As is so often the case with members of our August House, Kaluma’s colleagues took the mantle and ran with it. “We are witnessing a lot of acrimony,” said Mogotio MP Daniel Tuitoek. “Every time one dies, the issue of sharing property becomes an issue, especially by ladies who want to be included in burial arrangements and property distribution.”

Tuitoek was referring to the tragic but mostly comical scenes that unfold in some funerals, when hitherto unknown families of the deceased suddenly appear out of the woodwork. Viewed in this lens, the change to the Succession Act, which President Uhuru Kenyatta signed into law a week ago, would effectively put an end to such shenanigans. But the motivation behind Kaluma’s proposal was “interesting”, to say the least. The words, “… while another one I met at a retreat somewhere…” introduce a whole other ingredient into the muddled soup that is marriage and property laws.

That the MP would be bold enough to mention in the same breath both a wife and “another” with whom one might cavort, and no one batted an eyelid, is very telling, and honesty, quite disturbing. Adultery, considered a “voluntary sexual intercourse between a married person and someone other than the lawful spouse”, is not a crime in Kenya. But under Section 65 of the Marriage Act, a person contracted in a Christian marriage can seek a divorce on “one or more acts of adultery committed by the other party”. Muddled soup, indeed!

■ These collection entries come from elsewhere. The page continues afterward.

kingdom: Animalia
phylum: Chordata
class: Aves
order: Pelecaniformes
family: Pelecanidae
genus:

It is not equitable that one person, that is, the woman, should be saddled with worries of the possible consequences of a tryst, while the man indulges under partial protection of the law

UNZIPPED POTENTIAL

If this new law does not greenlight cheating with impunity, I wonder what does. Taken per se, it could be seen as bringing much-needed relief to grieving widows, and that’s a good thing. However, to the spouses whose husbands are still breathing, it does nothing to curtail sleepless nights spent wondering what mischief their amorous spouses are up to on their long business trips. Or retreats. But not to worry, dear wives. As Tuitoek promises, no other “ladies who want to be included in burial arrangements and property distribution” will show up on the day your Casanova descends six feet under.

For as long as there have been celebrities, claims of entrapment by pernicious admirers have abounded. The same admirers who later show up at burials totting toddler copies of the dearly departed. One could argue that this is good enough motivation for such an amendment and with the stroke of a left-handed pen, the President put a pause on a tonne of these machinations. Nevertheless, like the promissory wonder of a land of milk and honey, it only guarantees bliss to the bereaved only once “death do us part”. As it is, philanderers can keep their ways without worries of humiliating repercussions on their last days above ground.

Entrapment machinations or not, “voluntary sexual intercourse” infers willingness on both parties. It is not equitable that one person, that is, the woman, should be saddled with worries of the possible consequences of a tryst, while the man indulges under partial protection of the law. At the very least, if the law had criminalised adultery, it would have made sense since it would keep any party from profiting from the proceeds of such an unlawful act. This would keep both parties on their ethical toes.

Better yet, flip the situation and allow clandestine lovers immediate access to common property. Now, that’s a thought that would keep most men from reaching for their zippers. Or bra clips, for propertied women. Granted, it would only afford restful nights to the few mates married to spouses with considerable guilt consciences, but it would go much further in mending the gaping holes in our torn moral fabric.

In his support for the bill, Sirisia MP John Waluke said, “Love is always blind. Somebody can make love with a woman, and the property will go, and children will be left empty-handed.” A better statement would have been, “Love is always blind. Somebody can make love with a woman, and end up in jail. The property will go to the wife and children, and he will be left empty-handed.”